Tariff ranges diverse wildly between totally different nations and producers. Photo voltaic cells made in Malaysia by Korean firm Hanwha solely bought a tariff of 14.64%, the bottom imposed.
In distinction, 4 producers in Cambodia—Hounen Photo voltaic, Jinktek Photovoltaic, ISC Cambodia and Photo voltaic Lengthy PV Tech—bought tariffs of 3521.14%. The Southeast Asian nation stopped cooperating with the U.S. probe, resulting in such excessive penalties.
The U.S. Worldwide Commerce Fee will make a last willpower on tariff charges on June 2.
U.S. photo voltaic producers, in addition to international firms that invested in U.S. based mostly manufacturing, lobbied for anti-dumping tariffs on Southeast Asian producers, accusing them of pricing their merchandise beneath manufacturing price. The American Alliance for Photo voltaic Manufacturing Commerce Committee additionally argued that Southeast Asian firms obtained an unfair stage of subsidies, making the U.S.-made photo voltaic panels uncompetitive.
Chinese language-owned photo voltaic manufacturing amenities have popped up throughout Southeast Asia as firms sought to navigate U.S.-China commerce frictions.
Whereas Cambodia continues to be primarily an agrarian financial system, photo voltaic panels had been the Southeast Asian nation’s high export to the U.S. final yr, in accordance to knowledge from the consultancy Oxford Economics.

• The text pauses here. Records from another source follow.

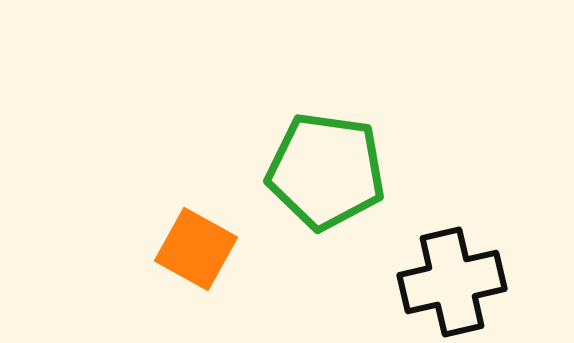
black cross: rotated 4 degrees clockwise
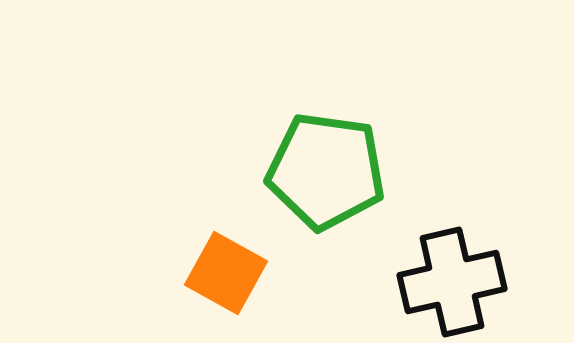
orange square: moved 30 px right, 24 px down
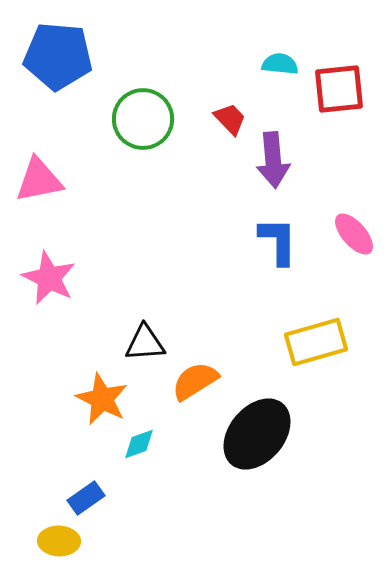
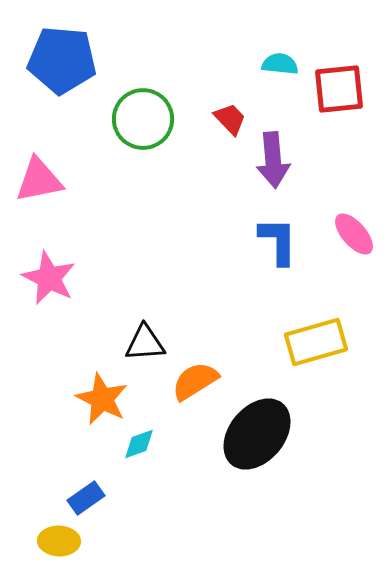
blue pentagon: moved 4 px right, 4 px down
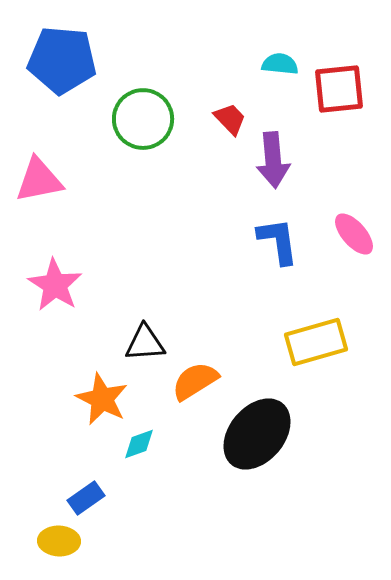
blue L-shape: rotated 8 degrees counterclockwise
pink star: moved 6 px right, 7 px down; rotated 6 degrees clockwise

In whole, the U.S. imported $12.9 billion price of photo voltaic tools from the 4 nations focused by Monday’s tariffs, representing about 77% of module imports in accordance to Bloomberg knowledge.
In a press release on Monday, the Alliance referred to as the Commerce Division’s last tariff advice a “decisive victory” for American manufacturing.
“Enforcing our trade laws isn’t just a legal matter—it’s essential to rebuilding our industrial base, securing our energy independence and protecting American jobs,” Tim Brightbill, co-chair of Wiley’s Worldwide Commerce Apply and lead counsel to the group, mentioned in a press release.